**Reading passage:**
This ruling applies for the following period:
Year ended 30 June 20XX
The scheme commenced on
1 July 20XX
Relevant facts and circumstances
You received injuries following a workplace accident. You finished work with your employer shortly after the accident.
You filed a writ of summons claiming damages against your previous employer in respect of the injuries.
Your previous employer offered you compensation and an amount towards your legal costs.
You received the lump sum in early 20XX.
Relevant legislative provisions
Income Tax Assessment Act 1997 Section 6-5
Income Tax Assessment Act 1997 Section 6-10.
Income Tax Assessment Act 1997 Section 6-15.
Income Tax Assessment Act 1997 Subdivision 20-A
Income Tax Assessment Act 1997 Paragraph 118-37(1)(b)
Detailed reasoning
Subsection 6-5(2) of the Income Tax Assessment Act 1997 (ITAA 1997) provides that the assessable income of an Australian resident includes the ordinary income derived directly or indirectly from all sources, whether in or out of Australia, during the income year.
Ordinary income has generally been held to include three categories, namely, income from rendering personal services, income from property and income from carrying on a business.
Other characteristics of income that have evolved from case law include receipts that:
• are earned,
• are expected,
• are relied upon, and
• have an element of periodicity, recurrence or regularity.
For income tax purposes, an amount paid to compensate for a loss generally acquires the character of that for which it is substituted (Federal Commissioner of Taxation v. Dixon (1952) 86 CLR 540; (1952) 5 AITR 443; 10 ATD 82).
Compensation payments which substitute income have been held by the courts to be income under ordinary concepts (Federal Commissioner of Taxation v. Inkster (1989) 24 FCR 53; (1989) 20 ATR 1516; 89 ATC 5142, Tinkler v. FC of T (1979) 10 ATR 411; 79 ATC 4641, and Case Y47 (1991) 22 ATR 3422; 91 ATC 433).
In your case, no amount you received was to compensate you for loss of income.

**Stored records:**
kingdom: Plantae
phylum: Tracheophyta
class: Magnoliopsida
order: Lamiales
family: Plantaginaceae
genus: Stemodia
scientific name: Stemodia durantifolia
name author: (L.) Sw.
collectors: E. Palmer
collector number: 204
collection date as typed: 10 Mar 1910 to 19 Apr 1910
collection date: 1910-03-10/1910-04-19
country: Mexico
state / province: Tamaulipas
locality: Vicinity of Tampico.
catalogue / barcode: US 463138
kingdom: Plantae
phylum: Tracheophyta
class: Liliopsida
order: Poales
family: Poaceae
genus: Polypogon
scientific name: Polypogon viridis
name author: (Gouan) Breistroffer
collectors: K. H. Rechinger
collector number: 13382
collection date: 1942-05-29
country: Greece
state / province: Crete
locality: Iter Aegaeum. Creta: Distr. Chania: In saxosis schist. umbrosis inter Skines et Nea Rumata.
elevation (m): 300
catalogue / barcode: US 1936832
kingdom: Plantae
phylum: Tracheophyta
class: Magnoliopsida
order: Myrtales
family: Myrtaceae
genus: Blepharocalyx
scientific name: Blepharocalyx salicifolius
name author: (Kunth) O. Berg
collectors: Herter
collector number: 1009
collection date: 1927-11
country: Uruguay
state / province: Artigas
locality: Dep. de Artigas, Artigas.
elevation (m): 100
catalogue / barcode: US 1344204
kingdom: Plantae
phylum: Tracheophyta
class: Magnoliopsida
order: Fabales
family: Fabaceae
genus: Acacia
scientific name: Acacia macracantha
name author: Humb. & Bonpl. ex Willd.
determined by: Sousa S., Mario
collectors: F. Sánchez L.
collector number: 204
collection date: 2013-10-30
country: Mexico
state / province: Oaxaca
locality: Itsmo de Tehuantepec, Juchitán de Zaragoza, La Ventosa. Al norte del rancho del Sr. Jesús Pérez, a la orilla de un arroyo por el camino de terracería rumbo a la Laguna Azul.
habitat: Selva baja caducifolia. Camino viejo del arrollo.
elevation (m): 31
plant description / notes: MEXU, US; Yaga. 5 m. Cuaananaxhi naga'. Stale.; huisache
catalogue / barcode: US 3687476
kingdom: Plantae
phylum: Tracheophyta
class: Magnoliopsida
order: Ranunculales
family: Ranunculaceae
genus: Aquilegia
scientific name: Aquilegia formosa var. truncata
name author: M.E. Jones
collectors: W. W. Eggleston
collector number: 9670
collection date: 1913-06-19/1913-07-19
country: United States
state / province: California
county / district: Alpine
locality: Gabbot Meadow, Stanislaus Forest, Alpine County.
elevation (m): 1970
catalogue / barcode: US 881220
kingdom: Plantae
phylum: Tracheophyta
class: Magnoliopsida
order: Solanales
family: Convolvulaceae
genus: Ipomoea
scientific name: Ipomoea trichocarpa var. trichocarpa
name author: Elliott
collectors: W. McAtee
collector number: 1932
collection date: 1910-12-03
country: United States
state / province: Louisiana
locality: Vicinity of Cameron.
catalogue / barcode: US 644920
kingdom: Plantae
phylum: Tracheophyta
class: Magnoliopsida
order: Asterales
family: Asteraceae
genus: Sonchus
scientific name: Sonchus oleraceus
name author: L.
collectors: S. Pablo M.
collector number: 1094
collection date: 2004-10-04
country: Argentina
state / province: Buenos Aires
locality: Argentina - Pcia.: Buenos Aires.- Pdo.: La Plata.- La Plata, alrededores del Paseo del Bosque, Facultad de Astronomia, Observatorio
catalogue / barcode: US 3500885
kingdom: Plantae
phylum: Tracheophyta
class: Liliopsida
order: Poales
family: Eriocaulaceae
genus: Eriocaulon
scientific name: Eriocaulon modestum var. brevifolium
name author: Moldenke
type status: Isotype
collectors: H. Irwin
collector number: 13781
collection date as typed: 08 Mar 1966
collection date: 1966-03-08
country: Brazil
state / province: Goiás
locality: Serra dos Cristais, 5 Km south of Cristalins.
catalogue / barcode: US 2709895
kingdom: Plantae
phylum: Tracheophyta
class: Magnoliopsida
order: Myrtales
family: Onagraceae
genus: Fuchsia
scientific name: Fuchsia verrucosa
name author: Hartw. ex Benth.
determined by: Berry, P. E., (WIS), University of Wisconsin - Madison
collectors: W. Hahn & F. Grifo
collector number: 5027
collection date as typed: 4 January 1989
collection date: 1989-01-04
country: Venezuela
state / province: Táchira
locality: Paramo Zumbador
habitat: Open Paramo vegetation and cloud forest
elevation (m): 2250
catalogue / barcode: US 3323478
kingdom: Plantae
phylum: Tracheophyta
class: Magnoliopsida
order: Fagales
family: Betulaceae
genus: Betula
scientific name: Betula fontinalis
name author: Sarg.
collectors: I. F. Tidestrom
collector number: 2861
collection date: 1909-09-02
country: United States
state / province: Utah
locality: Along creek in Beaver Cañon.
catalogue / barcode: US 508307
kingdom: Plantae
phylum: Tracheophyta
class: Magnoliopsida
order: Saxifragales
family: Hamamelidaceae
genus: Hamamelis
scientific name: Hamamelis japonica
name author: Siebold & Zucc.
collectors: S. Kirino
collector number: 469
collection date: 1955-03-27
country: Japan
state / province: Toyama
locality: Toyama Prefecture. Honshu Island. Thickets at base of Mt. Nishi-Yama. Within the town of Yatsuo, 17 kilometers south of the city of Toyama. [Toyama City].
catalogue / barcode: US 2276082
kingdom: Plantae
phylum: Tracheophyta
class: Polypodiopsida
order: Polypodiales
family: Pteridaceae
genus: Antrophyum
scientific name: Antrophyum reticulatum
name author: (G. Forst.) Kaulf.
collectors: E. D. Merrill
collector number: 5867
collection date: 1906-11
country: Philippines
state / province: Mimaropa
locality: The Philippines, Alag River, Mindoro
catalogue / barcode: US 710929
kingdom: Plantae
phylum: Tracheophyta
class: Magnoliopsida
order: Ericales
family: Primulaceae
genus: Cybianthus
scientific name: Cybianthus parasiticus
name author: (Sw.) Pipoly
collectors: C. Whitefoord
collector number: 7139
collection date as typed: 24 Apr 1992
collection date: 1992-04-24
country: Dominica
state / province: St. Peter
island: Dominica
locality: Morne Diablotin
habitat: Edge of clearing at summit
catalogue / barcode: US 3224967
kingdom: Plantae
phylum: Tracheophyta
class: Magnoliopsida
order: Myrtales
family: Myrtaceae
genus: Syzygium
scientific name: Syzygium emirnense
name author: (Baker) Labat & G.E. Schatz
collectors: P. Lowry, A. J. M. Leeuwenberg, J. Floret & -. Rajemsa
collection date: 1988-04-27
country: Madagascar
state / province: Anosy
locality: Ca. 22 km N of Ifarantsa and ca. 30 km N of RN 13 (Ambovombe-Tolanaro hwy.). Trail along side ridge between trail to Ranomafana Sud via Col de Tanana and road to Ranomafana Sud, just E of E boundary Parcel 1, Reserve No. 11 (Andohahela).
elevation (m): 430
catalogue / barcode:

**To do:** Rewrite the tax ruling between "Your previous employer offered" and "1997 Paragraph 118-37(1)(b)", inclusive, putting "legal expenses" in place of "legal costs".

**Exercise result:**
Your previous employer offered you compensation and an amount towards your legal expenses.
You received the lump sum in early 20XX.
Relevant legislative provisions
Income Tax Assessment Act 1997 Section 6-5
Income Tax Assessment Act 1997 Section 6-10.
Income Tax Assessment Act 1997 Section 6-15.
Income Tax Assessment Act 1997 Subdivision 20-A
Income Tax Assessment Act 1997 Paragraph 118-37(1)(b)